Umwelt Umweltschutz: Waschen, Schneiden, Ölpest stoppen

Seit 2021 sammelt Emidio Gaudioso die Haarreste in seinem Salon. Mittlerweile helfen 1000 weitere Friseure mit
Seit 2021 sammelt Emidio Gaudioso die Haarreste in seinem Salon. Mittlerweile helfen 1000 weitere Friseure mit
© Michael Werk / szlz.de
Ein Friseur aus Bückeburg sammelt Haarabfälle aus ganz Deutschland und fertig daraus Ölbarrieren

Vor allem kleine Kinder seien manchmal enttäuscht, wenn sie das Aquarium in seinem Salon entdecken, erzählt Emidio Gaudioso. Wo denn die Fische darin seien, wollen sie dann von dem Friseurmeister aus Bückeburg wissen. "Sind sie noch sehr jung, druckse ich dann eher herum, und behaupte, die Tiere kämen bald wieder", so der 59-Jährige. Sind die jungen Kunden dagegen schon in der Schule, erklärt Gaudioso ihnen, warum er das große Becken neben den Toiletten leer geräumt hat. Statt Grünpflanzen, Kieseln und Fischen stecken jetzt lange weiße Würste im Wasser, manchmal schwappen auch Ölschlieren darin.

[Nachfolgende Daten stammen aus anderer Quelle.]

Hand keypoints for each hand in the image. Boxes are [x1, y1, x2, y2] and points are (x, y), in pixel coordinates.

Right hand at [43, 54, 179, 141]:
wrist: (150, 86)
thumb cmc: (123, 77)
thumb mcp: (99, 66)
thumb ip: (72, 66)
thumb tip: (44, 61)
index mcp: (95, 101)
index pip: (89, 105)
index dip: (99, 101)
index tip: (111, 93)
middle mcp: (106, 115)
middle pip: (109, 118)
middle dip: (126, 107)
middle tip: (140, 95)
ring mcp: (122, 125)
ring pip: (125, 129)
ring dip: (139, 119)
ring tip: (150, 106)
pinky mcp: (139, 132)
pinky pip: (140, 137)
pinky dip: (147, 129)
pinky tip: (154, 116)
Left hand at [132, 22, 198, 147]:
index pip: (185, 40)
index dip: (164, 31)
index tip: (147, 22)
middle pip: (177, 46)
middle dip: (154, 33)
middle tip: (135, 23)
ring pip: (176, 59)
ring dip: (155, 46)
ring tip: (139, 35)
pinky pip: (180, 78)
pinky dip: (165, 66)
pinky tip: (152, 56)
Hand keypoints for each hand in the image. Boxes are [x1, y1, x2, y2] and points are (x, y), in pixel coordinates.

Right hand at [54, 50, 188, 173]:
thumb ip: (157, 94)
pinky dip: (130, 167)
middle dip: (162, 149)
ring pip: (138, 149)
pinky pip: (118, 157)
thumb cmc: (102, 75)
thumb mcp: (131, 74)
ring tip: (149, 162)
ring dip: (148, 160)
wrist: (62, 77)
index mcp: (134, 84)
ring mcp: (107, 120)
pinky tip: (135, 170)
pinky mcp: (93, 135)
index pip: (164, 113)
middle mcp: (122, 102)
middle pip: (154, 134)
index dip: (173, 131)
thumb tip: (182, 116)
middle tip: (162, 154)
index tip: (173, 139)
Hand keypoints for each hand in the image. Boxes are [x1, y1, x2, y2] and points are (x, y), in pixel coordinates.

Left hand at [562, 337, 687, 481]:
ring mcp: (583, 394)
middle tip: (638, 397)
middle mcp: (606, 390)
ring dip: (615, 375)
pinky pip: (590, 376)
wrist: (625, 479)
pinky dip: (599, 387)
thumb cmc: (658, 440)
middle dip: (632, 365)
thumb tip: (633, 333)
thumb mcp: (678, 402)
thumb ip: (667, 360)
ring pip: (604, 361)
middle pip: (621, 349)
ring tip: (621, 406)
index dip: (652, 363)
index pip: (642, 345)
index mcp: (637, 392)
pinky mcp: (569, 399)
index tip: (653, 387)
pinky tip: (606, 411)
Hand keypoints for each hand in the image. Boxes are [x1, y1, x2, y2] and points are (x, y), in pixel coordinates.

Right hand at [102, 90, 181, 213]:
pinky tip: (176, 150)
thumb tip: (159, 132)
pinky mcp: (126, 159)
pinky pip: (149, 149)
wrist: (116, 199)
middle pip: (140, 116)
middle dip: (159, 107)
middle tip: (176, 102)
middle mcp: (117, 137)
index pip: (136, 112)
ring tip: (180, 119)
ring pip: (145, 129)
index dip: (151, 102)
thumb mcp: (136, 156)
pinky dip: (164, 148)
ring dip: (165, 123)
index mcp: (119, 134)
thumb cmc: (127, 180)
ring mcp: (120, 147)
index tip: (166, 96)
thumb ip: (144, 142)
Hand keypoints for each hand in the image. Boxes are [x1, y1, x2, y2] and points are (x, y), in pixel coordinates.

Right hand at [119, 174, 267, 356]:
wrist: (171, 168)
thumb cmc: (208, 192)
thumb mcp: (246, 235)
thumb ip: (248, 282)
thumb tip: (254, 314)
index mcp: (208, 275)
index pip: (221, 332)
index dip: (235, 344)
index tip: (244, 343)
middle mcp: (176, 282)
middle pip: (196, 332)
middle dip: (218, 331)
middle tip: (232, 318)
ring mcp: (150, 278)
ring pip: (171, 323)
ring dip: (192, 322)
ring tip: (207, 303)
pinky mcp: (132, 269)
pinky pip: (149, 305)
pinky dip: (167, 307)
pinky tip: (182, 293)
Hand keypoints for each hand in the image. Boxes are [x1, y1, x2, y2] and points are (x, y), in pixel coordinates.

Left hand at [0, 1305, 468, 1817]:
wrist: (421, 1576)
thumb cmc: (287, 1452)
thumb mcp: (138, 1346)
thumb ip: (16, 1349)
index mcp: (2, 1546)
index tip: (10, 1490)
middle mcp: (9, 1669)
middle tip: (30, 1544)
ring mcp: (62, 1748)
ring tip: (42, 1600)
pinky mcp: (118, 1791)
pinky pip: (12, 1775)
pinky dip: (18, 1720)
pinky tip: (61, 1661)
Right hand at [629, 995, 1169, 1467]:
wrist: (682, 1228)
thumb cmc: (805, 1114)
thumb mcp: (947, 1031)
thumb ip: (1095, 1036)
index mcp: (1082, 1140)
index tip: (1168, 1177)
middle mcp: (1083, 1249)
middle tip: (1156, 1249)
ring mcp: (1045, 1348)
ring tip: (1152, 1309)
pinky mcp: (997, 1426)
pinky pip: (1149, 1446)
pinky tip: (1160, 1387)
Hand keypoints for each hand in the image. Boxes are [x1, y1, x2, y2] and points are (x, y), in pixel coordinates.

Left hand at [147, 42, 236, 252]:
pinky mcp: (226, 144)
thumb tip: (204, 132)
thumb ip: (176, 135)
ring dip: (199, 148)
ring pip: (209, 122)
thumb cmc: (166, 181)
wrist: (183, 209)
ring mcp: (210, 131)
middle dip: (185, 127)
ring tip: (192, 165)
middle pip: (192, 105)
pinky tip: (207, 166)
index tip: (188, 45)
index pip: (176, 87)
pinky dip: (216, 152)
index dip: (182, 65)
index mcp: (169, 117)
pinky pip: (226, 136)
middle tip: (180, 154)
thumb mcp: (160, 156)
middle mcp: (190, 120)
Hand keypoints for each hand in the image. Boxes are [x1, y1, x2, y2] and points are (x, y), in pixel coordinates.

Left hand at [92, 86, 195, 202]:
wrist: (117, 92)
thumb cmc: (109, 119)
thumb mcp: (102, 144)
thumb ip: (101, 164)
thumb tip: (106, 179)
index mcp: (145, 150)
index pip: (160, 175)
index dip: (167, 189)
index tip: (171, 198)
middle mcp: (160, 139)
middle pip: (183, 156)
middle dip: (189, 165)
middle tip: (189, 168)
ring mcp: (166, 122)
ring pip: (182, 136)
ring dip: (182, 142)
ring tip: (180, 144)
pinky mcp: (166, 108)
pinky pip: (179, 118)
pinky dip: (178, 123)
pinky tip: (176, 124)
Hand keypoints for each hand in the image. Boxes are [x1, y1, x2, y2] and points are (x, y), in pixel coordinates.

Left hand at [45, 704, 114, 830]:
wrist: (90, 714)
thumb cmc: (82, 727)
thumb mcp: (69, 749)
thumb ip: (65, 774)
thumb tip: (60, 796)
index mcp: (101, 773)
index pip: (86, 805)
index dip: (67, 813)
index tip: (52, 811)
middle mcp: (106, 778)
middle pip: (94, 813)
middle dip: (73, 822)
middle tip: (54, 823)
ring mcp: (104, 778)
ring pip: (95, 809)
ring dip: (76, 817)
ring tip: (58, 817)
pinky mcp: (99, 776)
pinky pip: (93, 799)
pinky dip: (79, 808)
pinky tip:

Denn Gaudioso hat sein Aquarium umfunktioniert, zu einem Testbecken für neuartige Ölbarrieren aus Haaren. Mit seinem Start-up "Hair Help the Oceans" sammelt er dafür Haarreste aus ganz Deutschland, stopft sie in Schläuche oder verfilzt sie zu Matten. Feuerwehren an Flüssen, Seen und Meeresküsten können damit Ölverschmutzungen im Wasser besonders effektiv eindämmen – denn durch ihre schuppige Oberfläche nehmen Haare besonders leicht Fett auf. Den Effekt kennt jeder, der seinen Kopf einmal länger nicht gewaschen hat.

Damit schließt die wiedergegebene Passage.